Seniors’ Centenary Salver success for Geoff Walden at a sun-kissed East Devon

PUBLISHED: 13:00 07 July 2018

East Devon golf club. Ref exsp 25 17TI 5423. Picture: Terry Ife

East Devon golf club. Ref exsp 25 17TI 5423. Picture: Terry Ife


Round Five of the Seniors’ Centenary Salver competition was played at East Devon, writes Paul Willoughby.

This is a competition fought for by the Seniors throughout the summer, and the winner will be the player who has the four best rounds.

The weather was as you remember – blue skies, just enough wind to make the flags flap languorously (don’t you just love that word?) but hard ground with the ball bouncing all over the place, often in the wrong direction. However, although we will never beat the weather, we’ve come a long way in golf ball design. The first balls were made of wood, then came the ‘featherie’ - a leather ball stuffed with feathers. Gutta Percha followed using the sap from the Sapodilla tree from Malaysia.

Then there was the wound ball (like lots of elastic bands wound together with a hard cover) followed by liquid centre balls and lastly, the solid balls that we know today. Dimpling (does dimple really have a verb?) a golf ball was invented in the early 1900s and gave the player more control of the trajectory, flight and spin of the ball. Now, all makes of golf ball have dimples – between 250 and 450 per ball (some are even tetrahedral – I bet you weren’t expecting that!) and they can be any shape provided they are symmetrical over the face of the ball. Here my Wikipedia article goes into aerodynamics and I can imagine your eyes glazing over.

However, one last fact might wake you up; an estimated 1.2 billion balls are manufactured every year and an estimated 300 million are lost in the US alone. I’ve never played golf in the USA but I have often contributed to the latter figure here in the UK!
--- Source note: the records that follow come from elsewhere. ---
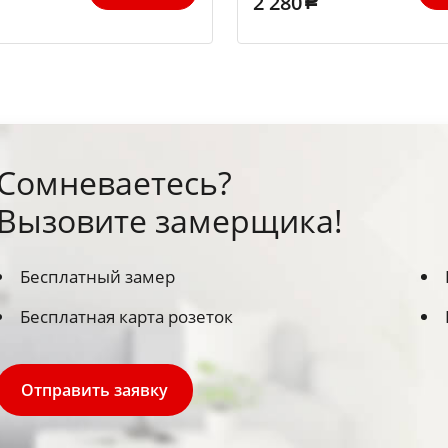
2 280
Сомневаетесь?
Вызовите замерщика!
Бесплатный замер
Бесплатная карта розеток
Отправить заявку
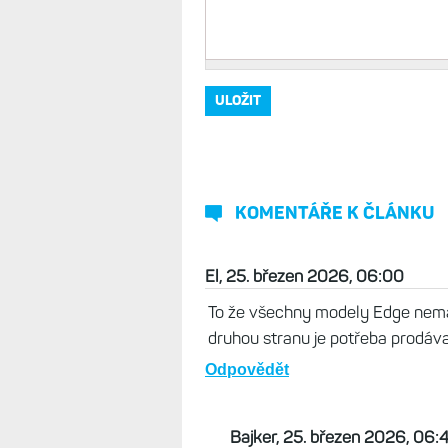
KOMENTÁŘE K ČLÁNKU
El, 25. březen 2026, 06:00
To že všechny modely Edge nemaj
druhou stranu je potřeba prodávat
Odpovědět
Bajker, 25. březen 2026, 06:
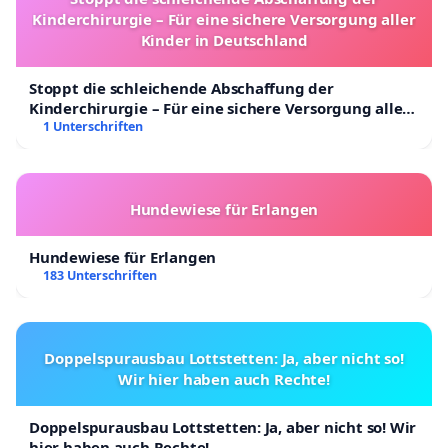
Kinderchirurgie – Für eine sichere Versorgung aller
Kinder in Deutschland
Stoppt die schleichende Abschaffung der
Kinderchirurgie – Für eine sichere Versorgung aller
Kinder in Deutschland
1 Unterschriften
Hundewiese für Erlangen
Hundewiese für Erlangen
183 Unterschriften
Doppelspurausbau Lottstetten: Ja, aber nicht so!
Wir hier haben auch Rechte!
Doppelspurausbau Lottstetten: Ja, aber nicht so! Wir
hier haben auch Rechte!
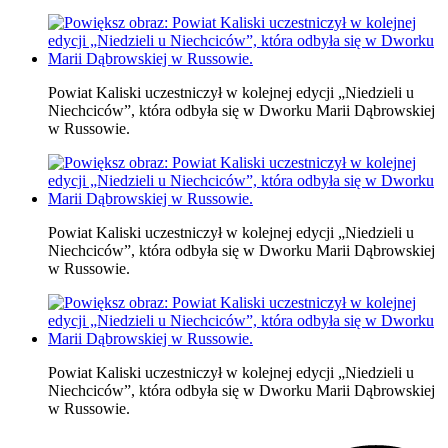
Powiat Kaliski uczestniczył w kolejnej edycji „Niedzieli u
Niechciców”, która odbyła się w Dworku Marii Dąbrowskiej
w Russowie.
Powiat Kaliski uczestniczył w kolejnej edycji „Niedzieli u
Niechciców”, która odbyła się w Dworku Marii Dąbrowskiej
w Russowie.
Powiat Kaliski uczestniczył w kolejnej edycji „Niedzieli u
Niechciców”, która odbyła się w Dworku Marii Dąbrowskiej
w Russowie.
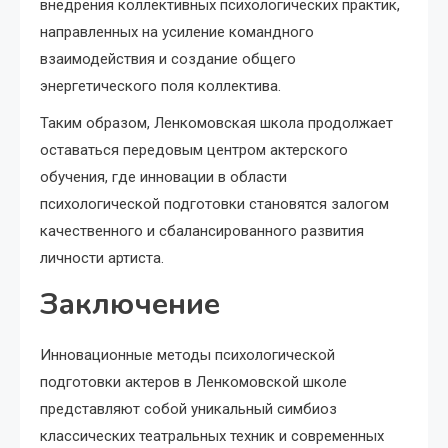
внедрения коллективных психологических практик,
направленных на усиление командного
взаимодействия и создание общего
энергетического поля коллектива.
Таким образом, Ленкомовская школа продолжает
оставаться передовым центром актерского
обучения, где инновации в области
психологической подготовки становятся залогом
качественного и сбалансированного развития
личности артиста.
Заключение
Инновационные методы психологической
подготовки актеров в Ленкомовской школе
представляют собой уникальный симбиоз
классических театральных техник и современных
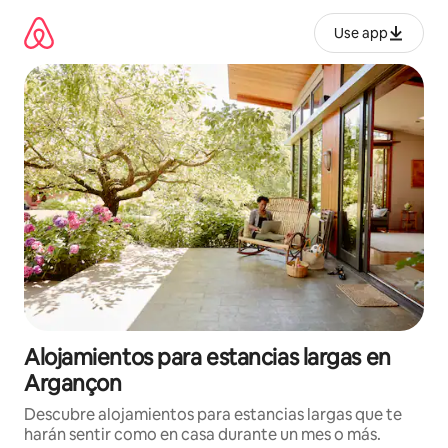
Ir
al
Use app
contenido
Alojamientos para estancias largas en
Argançon
Descubre alojamientos para estancias largas que te
harán sentir como en casa durante un mes o más.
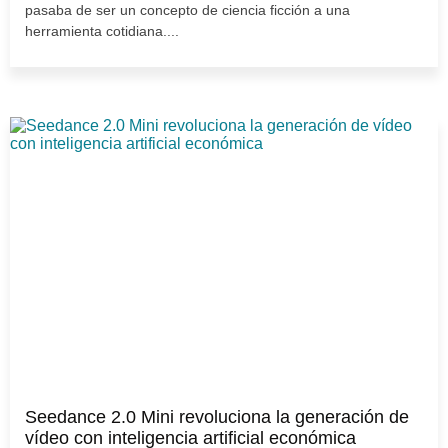
pasaba de ser un concepto de ciencia ficción a una
herramienta cotidiana....
Seedance 2.0 Mini revoluciona la generación de
vídeo con inteligencia artificial económica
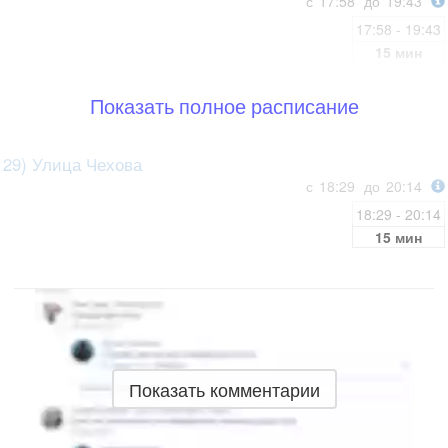
с
17:58
до
19:43
17:58 - 19:43
15 мин
Показать полное расписание
29) Улица Чехова
с
18:29
до
20:14
18:29 - 20:14
15 мин
Показать комментарии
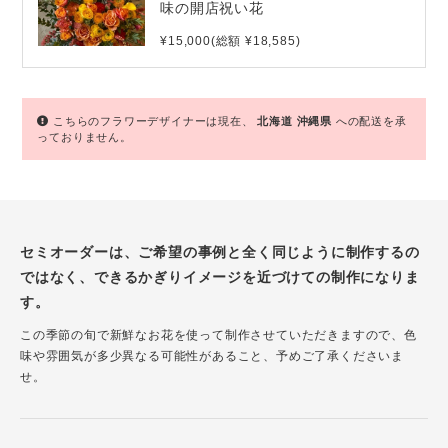
味の開店祝い花
¥15,000(総額 ¥18,585)
こちらのフラワーデザイナーは現在、
北海道
沖縄県
への配送を承
っておりません。
セミオーダーは、ご希望の事例と全く同じように制作するの
ではなく、できるかぎりイメージを近づけての制作になりま
す。
この季節の旬で新鮮なお花を使って制作させていただきますので、色
味や雰囲気が多少異なる可能性があること、予めご了承くださいま
せ。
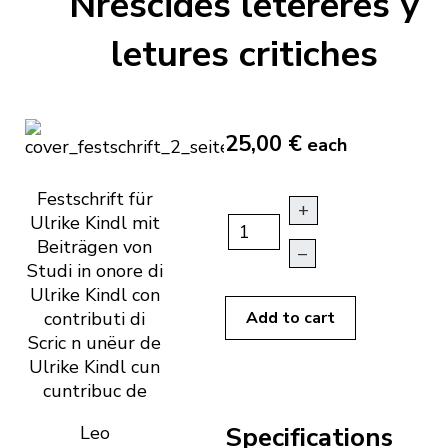
Nrescides letereres y
letures critiches
25,00 €
each
Festschrift für
+
Ulrike Kindl mit
Beiträgen von
–
Studi in onore di
Ulrike Kindl con
contributi di
Add to cart
Scric n unëur de
Ulrike Kindl cun
cuntribuc de
Specifications
Leo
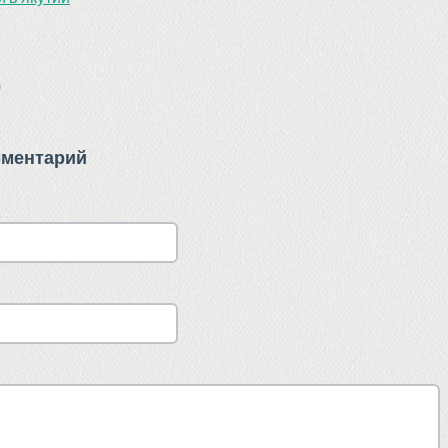
)
мментарий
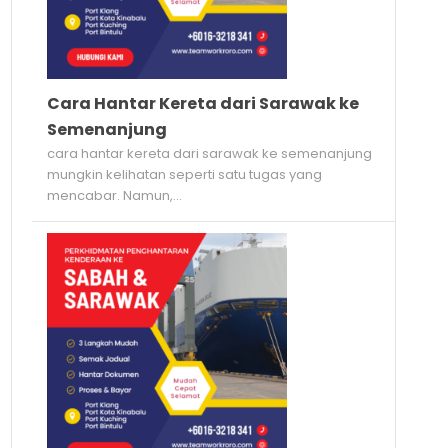
Cara Hantar Kereta dari Sarawak ke
Semenanjung
cara hantar kereta dari sarawak ke semenanjung
mungkin kelihatan seperti satu tugas yang
mencabar. Namun,...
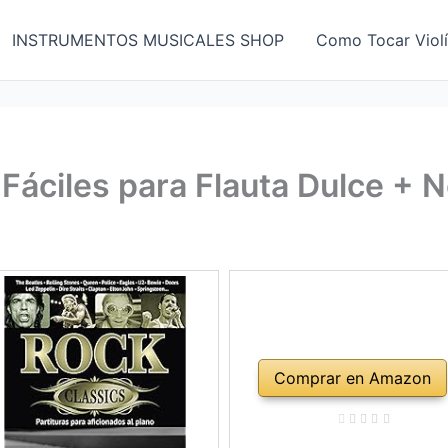
INSTRUMENTOS MUSICALES SHOP
Como Tocar Viol
áciles para Flauta Dulce + N
Comprar en Amazon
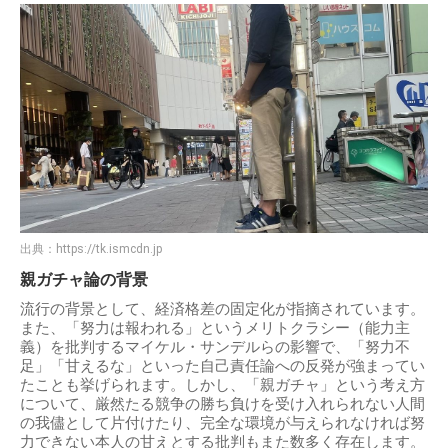
出典：
https://tk.ismcdn.jp
親ガチャ論の背景
流行の背景として、経済格差の固定化が指摘されています。
また、「努力は報われる」というメリトクラシー（能力主
義）を批判するマイケル・サンデルらの影響で、「努力不
足」「甘えるな」といった自己責任論への反発が強まってい
たことも挙げられます。しかし、「親ガチャ」という考え方
について、厳然たる競争の勝ち負けを受け入れられない人間
の我儘として片付けたり、完全な環境が与えられなければ努
力できない本人の甘えとする批判もまた数多く存在します。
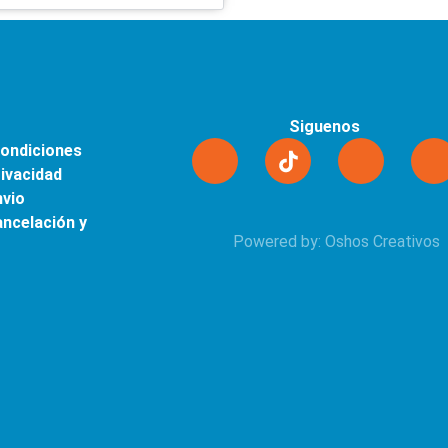
Siguenos
Condiciones
rivacidad
nvio
ancelación y
Powered by: Oshos Creativos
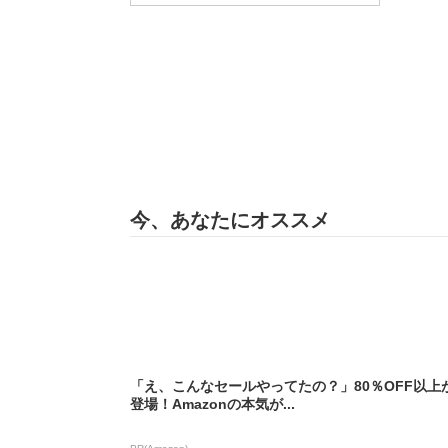
今、あなたにオススメ
「え、こんなセールやってたの？」80％OFF以上
登場！Amazonの本気が...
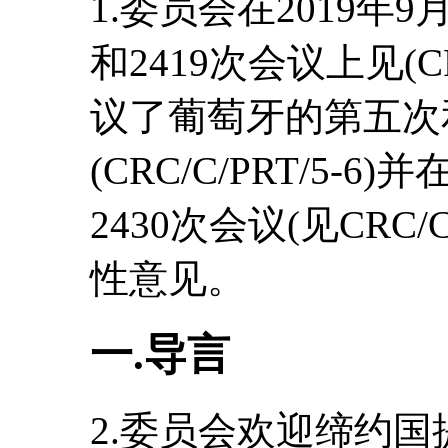
1.委员会在2019年9
和2419次会议上见(CRC
议了葡萄牙的第五次
(CRC/C/PRT/5-6
2430次会议(见CRC/
性意见。
一.导言
2.委员会欢迎缔约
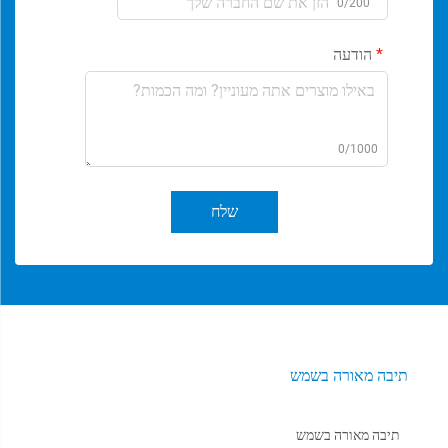
0/200
הודעה
0/1000
שלח
תיבה מאורה בשמש
תיבה מאורה בשמש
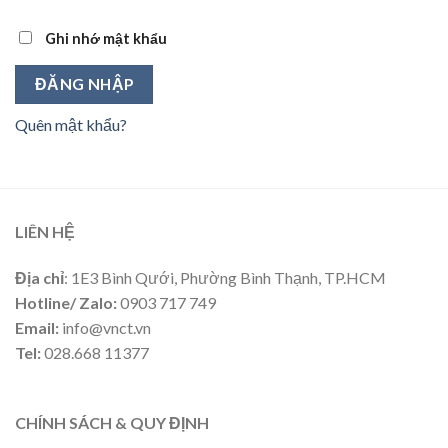
Ghi nhớ mật khẩu
ĐĂNG NHẬP
Quên mật khẩu?
LIÊN HỆ
Địa chỉ
: 1E3 Bình Qưới, Phường Bình Thạnh, TP.HCM
Hotline/ Zalo:
0903 717 749
Email:
info@vnct.vn
Tel:
028.668 11377
CHÍNH SÁCH & QUY ĐỊNH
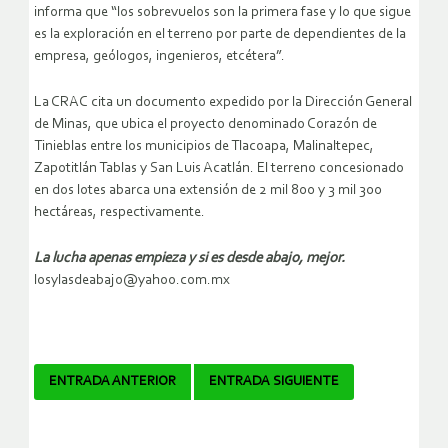
informa que “los sobrevuelos son la primera fase y lo que sigue
es la exploración en el terreno por parte de dependientes de la
empresa, geólogos, ingenieros, etcétera”.
La CRAC cita un documento expedido por la Dirección General
de Minas, que ubica el proyecto denominado Corazón de
Tinieblas entre los municipios de Tlacoapa, Malinaltepec,
Zapotitlán Tablas y San Luis Acatlán. El terreno concesionado
en dos lotes abarca una extensión de 2 mil 800 y 3 mil 300
hectáreas, respectivamente.
La lucha apenas empieza y si es desde abajo, mejor.
losylasdeabajo@yahoo.com.mx
Navegador
ENTRADA ANTERIOR
ENTRADA SIGUIENTE
de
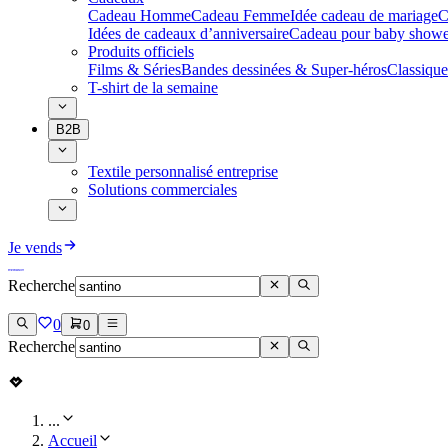
Cadeau Homme
Cadeau Femme
Idée cadeau de mariage​
C
Idées de cadeaux d’anniversaire
Cadeau pour baby showe
Produits officiels
Films & Séries
Bandes dessinées & Super-héros
Classique
T-shirt de la semaine
B2B
Textile personnalisé entreprise
Solutions commerciales
Je vends
Recherche
0
0
Recherche
...
Accueil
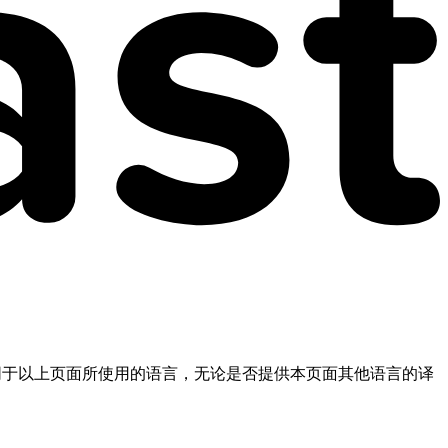
不同于以上页面所使用的语言，无论是否提供本页面其他语言的译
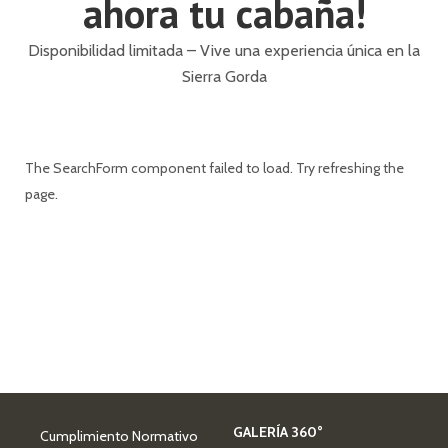
ahora tu cabaña!
Disponibilidad limitada – Vive una experiencia única en la
Sierra Gorda
The SearchForm component failed to load. Try refreshing the
page.
GALERÍA 360°
Cumplimiento Normativo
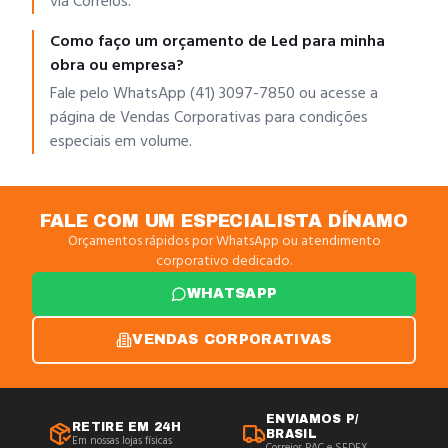
via Correios.
Como faço um orçamento de Led para minha
obra ou empresa?
Fale pelo WhatsApp (41) 3097-7850 ou acesse a
página de Vendas Corporativas para condições
especiais em volume.
FALE COM UM ESPECIALISTA DÍNAMO
Orçamentos rápidos por WhatsApp ou atendimento
corporativo dedicado.
WHATSAPP
VENDAS CORPORATIVAS
ENVIAMOS P/
RETIRE EM 24H
BRASIL
Em nossas lojas físicas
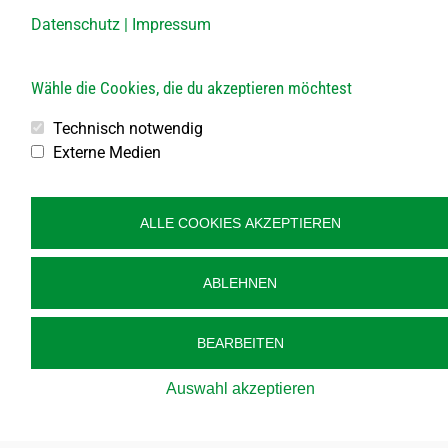
DO von 13.30 – 15.30 Uhr
Datenschutz
|
Impressum
Bauhof
Wähle die Cookies, die du akzeptieren möchtest
Öffnungszeiten:
Jeden 1. Samstag im Monat
Technisch notwendig
von 8.00 bis 10.00 Uhr
Externe Medien
Jeden 2., 3., 4. und 5. Freitag im Monat
von 10.00 bis 12.00 Uhr
ALLE COOKIES AKZEPTIEREN
Veröffentlichung
Kontakt
ABLEHNEN
Impressum
Datenschutz
BEARBEITEN
Barrierefreiheit
Auswahl akzeptieren
Sitemap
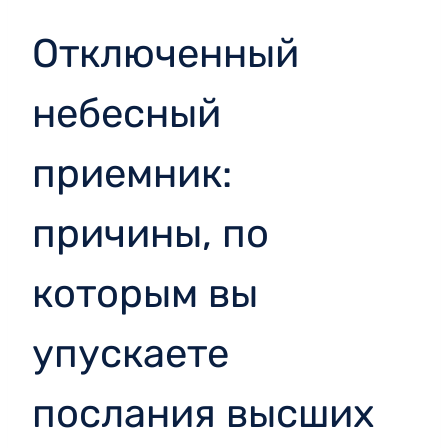
Отключенный
небесный
приемник:
причины, по
которым вы
упускаете
послания высших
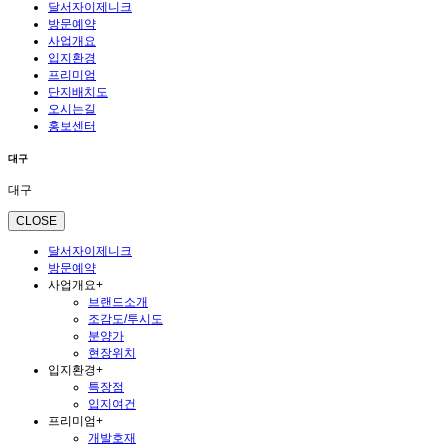
달서자이제니크
방문예약
사업개요
입지환경
프리미엄
단지배치도
오시는길
홍보센터
대구
대구
CLOSE
달서자이제니크
방문예약
사업개요
+
브랜드소개
조감도/투시도
분양가
현장위치
입지환경
+
특장점
입지여건
프리미엄
+
개발호재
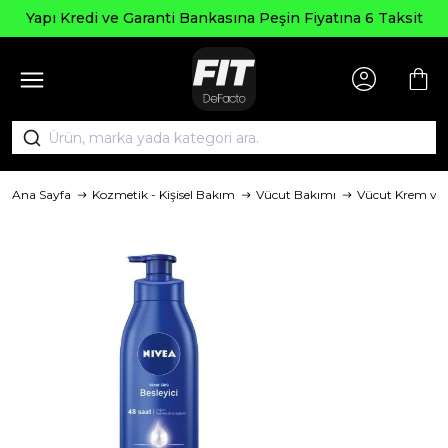
Yapı Kredi ve Garanti Bankasına Peşin Fiyatına 6 Taksit
Ana Sayfa
Kozmetik - Kişisel Bakım
Vücut Bakımı
Vücut Krem ve 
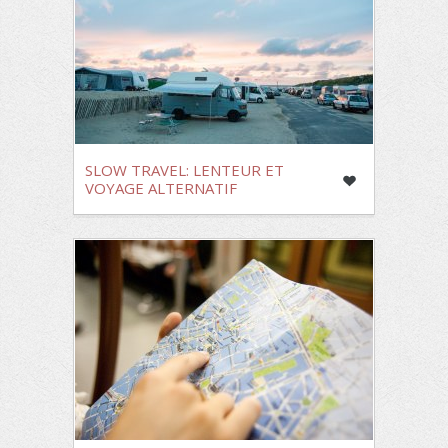
SLOW TRAVEL: LENTEUR ET
VOYAGE ALTERNATIF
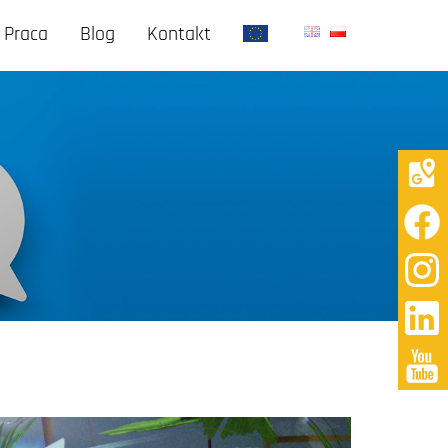
Praca
Blog
Kontakt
Remember the yardstick; if a player plays to his handicap then he will score 36 points. Anything over that is excellent and anything lower means more practice is required. The winner of this week’s SCS who, presumably didn’t lose any balls, was Geoff Walden who had an excellent score of 40 points from a handicap of 11, now 10. Well done, Geoff. Hard on his heels, also with 40 points, but second on countback, was Barry Devetta from a handicap of 10. Excellent play, Barry. Eric James was third with 39 (16) and Jim Millin was fourth with 38 points (14). Robin Grenyer and Alan Baker came fifth and sixth with 37. There were eight twos, but one player didn’t enter the sweep; the remainder share the pot of £91.